The criterion of periodicity of continued fractions of key elements in hyperelliptic fields

The periodicity and quasi-periodicity of functional continued fractions in the hyperelliptic field $L = \mathbb{Q}(x)(\sqrt {f})$ has a more complex nature, than the periodicity of the numerical continued fractions of the elements of a quadratic fields. It is known that the periodicity of a continued fraction of the element $\sqrt{f}/h^{g + 1}$, constructed by valuation associated with a polynomial $h$ of first degree, is equivalent to the existence of nontrivial $S$-units in a field $L$ of the genus $g$ and is equivalent to the existence nontrivial torsion in a group of classes of divisors. This article has found an exact interval of values of $s \in \mathbb{Z}$ such that the elements $\sqrt {f}/h^s$ have a periodic decomposition into a continued fraction, where $f \in \mathbb{Q}[x]$ is a squarefree polynomial of even degree. For polynomials $f$ of odd degree, the problem of periodicity of continued fractions of elements of the form $\sqrt {f}/h^s$ are discussed in the article [5], and it is proved that the length of the quasi-period does not exceed degree of the fundamental $S$-unit of $L$. The problem of periodicity of continued fractions of elements of the form $\sqrt {f}/h^s$ for polynomials $f$ of even degree is more complicated.
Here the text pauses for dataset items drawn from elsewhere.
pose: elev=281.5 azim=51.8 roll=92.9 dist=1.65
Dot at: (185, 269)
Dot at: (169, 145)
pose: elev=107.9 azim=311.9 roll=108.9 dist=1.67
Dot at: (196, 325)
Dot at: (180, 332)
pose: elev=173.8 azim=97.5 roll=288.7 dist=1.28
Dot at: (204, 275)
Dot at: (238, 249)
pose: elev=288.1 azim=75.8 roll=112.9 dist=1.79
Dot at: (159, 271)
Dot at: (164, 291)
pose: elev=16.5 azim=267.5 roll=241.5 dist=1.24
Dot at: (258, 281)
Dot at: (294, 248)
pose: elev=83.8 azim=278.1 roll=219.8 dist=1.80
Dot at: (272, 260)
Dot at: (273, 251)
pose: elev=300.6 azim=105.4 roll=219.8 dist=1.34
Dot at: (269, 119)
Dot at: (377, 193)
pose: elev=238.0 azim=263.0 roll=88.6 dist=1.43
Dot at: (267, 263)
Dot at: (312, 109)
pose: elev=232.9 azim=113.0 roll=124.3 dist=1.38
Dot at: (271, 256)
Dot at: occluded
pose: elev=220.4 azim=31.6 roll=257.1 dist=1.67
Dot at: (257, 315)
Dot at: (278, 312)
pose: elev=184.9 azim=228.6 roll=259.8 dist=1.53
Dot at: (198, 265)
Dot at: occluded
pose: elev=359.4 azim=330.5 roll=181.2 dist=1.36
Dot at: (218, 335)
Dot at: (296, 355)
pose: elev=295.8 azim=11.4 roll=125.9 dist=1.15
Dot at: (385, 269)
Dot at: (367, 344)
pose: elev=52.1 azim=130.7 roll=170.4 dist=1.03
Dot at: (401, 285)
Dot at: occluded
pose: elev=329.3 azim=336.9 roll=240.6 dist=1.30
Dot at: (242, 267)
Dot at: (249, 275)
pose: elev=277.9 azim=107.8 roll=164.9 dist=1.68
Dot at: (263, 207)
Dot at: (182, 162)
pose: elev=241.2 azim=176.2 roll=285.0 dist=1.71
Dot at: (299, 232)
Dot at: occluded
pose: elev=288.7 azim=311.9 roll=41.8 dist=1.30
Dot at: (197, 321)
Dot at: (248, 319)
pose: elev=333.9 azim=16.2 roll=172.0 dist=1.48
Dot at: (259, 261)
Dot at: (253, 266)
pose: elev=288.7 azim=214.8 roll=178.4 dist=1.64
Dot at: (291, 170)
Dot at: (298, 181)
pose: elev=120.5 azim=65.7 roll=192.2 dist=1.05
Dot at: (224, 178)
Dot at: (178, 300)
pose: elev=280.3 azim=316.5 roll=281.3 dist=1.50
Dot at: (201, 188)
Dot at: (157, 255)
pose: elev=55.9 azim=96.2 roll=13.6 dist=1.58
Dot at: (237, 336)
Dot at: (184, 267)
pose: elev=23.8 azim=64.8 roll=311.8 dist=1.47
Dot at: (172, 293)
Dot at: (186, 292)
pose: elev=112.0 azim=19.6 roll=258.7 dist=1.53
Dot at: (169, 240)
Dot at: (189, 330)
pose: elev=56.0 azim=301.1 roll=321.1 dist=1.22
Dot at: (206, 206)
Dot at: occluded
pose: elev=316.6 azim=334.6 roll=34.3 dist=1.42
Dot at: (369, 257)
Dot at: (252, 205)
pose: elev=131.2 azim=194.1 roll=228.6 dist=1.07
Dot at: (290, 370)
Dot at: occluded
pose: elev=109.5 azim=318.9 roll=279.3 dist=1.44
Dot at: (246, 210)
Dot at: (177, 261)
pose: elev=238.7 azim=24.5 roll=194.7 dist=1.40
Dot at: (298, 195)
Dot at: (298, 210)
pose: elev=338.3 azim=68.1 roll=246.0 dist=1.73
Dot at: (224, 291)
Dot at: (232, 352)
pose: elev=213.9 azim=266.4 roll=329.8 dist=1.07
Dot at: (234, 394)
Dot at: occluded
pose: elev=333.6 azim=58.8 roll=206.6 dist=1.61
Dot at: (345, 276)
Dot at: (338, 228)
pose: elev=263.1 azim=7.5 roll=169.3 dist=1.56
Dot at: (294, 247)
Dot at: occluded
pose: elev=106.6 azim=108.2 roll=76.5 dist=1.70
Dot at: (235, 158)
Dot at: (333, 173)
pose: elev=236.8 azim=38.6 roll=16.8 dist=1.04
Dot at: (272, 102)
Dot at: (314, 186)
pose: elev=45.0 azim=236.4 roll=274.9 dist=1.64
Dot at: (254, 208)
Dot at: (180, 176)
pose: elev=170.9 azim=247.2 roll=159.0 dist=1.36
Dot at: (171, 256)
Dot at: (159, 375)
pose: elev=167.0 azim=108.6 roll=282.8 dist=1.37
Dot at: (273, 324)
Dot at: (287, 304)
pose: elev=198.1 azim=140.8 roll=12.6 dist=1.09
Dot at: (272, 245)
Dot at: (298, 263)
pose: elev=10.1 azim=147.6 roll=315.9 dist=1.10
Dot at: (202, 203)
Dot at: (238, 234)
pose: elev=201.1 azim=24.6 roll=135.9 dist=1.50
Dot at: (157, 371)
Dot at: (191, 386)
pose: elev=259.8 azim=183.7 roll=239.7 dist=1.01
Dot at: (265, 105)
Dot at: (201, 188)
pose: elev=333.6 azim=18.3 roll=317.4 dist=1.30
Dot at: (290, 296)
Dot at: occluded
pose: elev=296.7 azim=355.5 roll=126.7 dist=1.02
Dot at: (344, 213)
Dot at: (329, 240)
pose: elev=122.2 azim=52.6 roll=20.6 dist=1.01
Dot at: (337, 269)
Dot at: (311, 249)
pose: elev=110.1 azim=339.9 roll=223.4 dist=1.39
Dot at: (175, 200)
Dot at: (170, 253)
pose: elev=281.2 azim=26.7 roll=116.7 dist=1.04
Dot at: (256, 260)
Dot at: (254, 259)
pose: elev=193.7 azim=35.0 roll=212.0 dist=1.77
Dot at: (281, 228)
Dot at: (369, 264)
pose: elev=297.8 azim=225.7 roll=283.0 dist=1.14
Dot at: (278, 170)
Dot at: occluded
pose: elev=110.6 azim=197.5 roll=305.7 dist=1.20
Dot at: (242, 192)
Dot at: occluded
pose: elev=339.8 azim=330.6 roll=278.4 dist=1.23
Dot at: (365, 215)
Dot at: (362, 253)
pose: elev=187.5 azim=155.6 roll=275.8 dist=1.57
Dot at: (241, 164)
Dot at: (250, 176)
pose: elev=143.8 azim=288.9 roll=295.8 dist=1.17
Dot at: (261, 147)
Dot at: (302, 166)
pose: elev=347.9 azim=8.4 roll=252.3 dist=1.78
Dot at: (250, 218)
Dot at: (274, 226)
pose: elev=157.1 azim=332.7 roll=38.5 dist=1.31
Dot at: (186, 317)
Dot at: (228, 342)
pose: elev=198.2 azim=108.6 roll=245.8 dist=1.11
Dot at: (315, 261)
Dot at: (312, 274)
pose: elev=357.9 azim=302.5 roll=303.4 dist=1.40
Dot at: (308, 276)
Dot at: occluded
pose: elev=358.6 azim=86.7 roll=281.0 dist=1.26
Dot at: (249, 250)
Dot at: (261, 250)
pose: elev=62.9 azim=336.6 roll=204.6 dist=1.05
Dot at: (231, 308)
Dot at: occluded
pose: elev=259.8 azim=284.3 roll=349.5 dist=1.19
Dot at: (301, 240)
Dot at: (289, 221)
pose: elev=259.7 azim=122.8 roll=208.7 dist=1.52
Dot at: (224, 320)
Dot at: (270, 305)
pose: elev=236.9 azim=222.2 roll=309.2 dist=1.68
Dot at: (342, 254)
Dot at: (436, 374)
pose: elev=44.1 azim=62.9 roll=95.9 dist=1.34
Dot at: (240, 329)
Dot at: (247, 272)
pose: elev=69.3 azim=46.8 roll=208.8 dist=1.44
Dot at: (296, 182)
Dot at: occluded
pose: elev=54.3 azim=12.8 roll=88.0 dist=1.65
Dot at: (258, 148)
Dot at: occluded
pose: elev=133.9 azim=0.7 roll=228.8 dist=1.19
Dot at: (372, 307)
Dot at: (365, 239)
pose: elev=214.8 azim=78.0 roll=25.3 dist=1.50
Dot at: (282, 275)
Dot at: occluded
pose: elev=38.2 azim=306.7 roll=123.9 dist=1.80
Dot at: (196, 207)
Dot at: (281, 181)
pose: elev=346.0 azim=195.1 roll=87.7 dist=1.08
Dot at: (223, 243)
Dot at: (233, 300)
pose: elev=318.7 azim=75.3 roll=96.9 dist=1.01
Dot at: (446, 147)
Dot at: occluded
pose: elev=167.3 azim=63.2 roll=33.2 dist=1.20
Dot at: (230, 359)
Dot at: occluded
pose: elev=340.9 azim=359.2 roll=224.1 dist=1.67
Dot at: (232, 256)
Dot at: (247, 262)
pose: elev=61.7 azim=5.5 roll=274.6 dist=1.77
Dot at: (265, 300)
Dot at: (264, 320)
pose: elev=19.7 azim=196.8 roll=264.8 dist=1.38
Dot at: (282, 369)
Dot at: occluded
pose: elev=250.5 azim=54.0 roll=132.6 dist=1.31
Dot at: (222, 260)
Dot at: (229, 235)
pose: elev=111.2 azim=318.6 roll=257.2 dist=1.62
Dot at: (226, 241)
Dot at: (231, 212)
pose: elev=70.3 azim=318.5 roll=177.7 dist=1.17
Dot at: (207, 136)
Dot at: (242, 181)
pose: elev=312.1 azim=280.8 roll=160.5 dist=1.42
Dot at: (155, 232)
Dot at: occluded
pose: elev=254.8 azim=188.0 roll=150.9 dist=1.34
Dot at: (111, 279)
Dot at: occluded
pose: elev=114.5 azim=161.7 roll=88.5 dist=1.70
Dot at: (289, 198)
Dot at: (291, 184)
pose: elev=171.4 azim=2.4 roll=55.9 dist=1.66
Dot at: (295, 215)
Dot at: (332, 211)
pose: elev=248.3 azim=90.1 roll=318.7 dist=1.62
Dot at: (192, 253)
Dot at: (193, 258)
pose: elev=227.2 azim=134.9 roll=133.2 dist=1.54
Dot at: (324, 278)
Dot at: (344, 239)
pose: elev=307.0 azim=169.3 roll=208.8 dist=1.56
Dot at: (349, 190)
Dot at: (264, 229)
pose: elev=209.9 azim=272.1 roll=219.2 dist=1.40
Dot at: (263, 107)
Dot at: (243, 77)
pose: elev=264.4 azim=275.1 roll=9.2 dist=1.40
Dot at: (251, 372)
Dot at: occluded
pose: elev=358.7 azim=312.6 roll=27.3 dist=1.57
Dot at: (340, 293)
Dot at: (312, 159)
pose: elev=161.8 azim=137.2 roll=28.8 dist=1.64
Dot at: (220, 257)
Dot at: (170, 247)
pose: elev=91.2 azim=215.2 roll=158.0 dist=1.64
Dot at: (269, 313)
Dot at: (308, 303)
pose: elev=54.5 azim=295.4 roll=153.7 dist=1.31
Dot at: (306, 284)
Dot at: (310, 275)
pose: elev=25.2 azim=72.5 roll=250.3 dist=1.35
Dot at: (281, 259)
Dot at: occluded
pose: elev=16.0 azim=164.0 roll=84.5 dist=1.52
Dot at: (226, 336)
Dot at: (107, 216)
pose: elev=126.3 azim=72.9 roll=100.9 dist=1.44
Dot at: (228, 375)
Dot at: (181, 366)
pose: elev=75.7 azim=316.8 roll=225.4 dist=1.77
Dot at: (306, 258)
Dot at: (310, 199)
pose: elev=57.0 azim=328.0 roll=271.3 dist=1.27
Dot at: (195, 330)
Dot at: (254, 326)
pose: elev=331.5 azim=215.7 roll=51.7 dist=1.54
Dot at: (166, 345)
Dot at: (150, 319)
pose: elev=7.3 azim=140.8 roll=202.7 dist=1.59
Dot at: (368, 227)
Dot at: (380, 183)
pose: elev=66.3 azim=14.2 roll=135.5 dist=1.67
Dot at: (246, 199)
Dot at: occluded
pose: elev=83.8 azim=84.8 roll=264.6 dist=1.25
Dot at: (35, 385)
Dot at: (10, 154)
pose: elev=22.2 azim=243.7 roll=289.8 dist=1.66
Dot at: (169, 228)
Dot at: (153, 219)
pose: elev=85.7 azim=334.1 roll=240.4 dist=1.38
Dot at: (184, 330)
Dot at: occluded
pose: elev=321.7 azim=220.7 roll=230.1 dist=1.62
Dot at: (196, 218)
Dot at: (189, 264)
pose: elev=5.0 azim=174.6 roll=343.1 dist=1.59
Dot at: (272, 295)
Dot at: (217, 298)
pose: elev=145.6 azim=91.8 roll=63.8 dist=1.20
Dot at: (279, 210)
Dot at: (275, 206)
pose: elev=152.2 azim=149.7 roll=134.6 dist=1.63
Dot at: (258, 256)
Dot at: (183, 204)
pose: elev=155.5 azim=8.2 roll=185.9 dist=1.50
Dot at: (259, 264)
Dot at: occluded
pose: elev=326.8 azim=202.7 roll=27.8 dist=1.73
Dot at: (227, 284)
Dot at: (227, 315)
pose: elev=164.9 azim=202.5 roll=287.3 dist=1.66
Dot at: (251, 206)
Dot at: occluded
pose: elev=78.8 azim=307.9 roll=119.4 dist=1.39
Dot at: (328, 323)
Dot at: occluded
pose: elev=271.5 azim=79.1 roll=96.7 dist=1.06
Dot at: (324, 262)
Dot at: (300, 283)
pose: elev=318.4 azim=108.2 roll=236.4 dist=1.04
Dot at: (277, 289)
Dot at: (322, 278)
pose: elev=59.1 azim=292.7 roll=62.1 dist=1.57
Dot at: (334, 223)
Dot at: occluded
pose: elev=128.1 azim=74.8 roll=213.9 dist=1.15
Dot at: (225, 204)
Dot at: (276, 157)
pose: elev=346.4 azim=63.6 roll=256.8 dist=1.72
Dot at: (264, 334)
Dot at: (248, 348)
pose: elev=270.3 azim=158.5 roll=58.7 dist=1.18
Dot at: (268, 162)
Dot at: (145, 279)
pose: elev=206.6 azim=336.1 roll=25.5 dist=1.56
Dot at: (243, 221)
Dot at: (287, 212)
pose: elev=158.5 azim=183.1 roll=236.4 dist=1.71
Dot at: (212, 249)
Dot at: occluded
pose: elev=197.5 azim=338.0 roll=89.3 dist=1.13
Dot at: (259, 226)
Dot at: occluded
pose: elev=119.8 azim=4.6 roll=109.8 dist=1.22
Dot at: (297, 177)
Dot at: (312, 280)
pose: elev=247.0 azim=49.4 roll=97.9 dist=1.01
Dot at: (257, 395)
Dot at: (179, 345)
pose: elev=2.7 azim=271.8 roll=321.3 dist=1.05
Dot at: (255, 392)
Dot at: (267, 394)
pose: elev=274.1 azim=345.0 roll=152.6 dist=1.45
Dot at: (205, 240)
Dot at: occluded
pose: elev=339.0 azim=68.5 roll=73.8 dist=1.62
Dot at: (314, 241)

This is underlined by the example we found of a polynomial $f$ of degree $4$, for which the corresponding continued fractions have an abnormally large period length. Earlier in the article [5] we found examples of continued fractions of elements of the hyperelliptic field $L$ with a quasi-period length significantly exceeding the degree of the fundamental $S$-unit of $L$.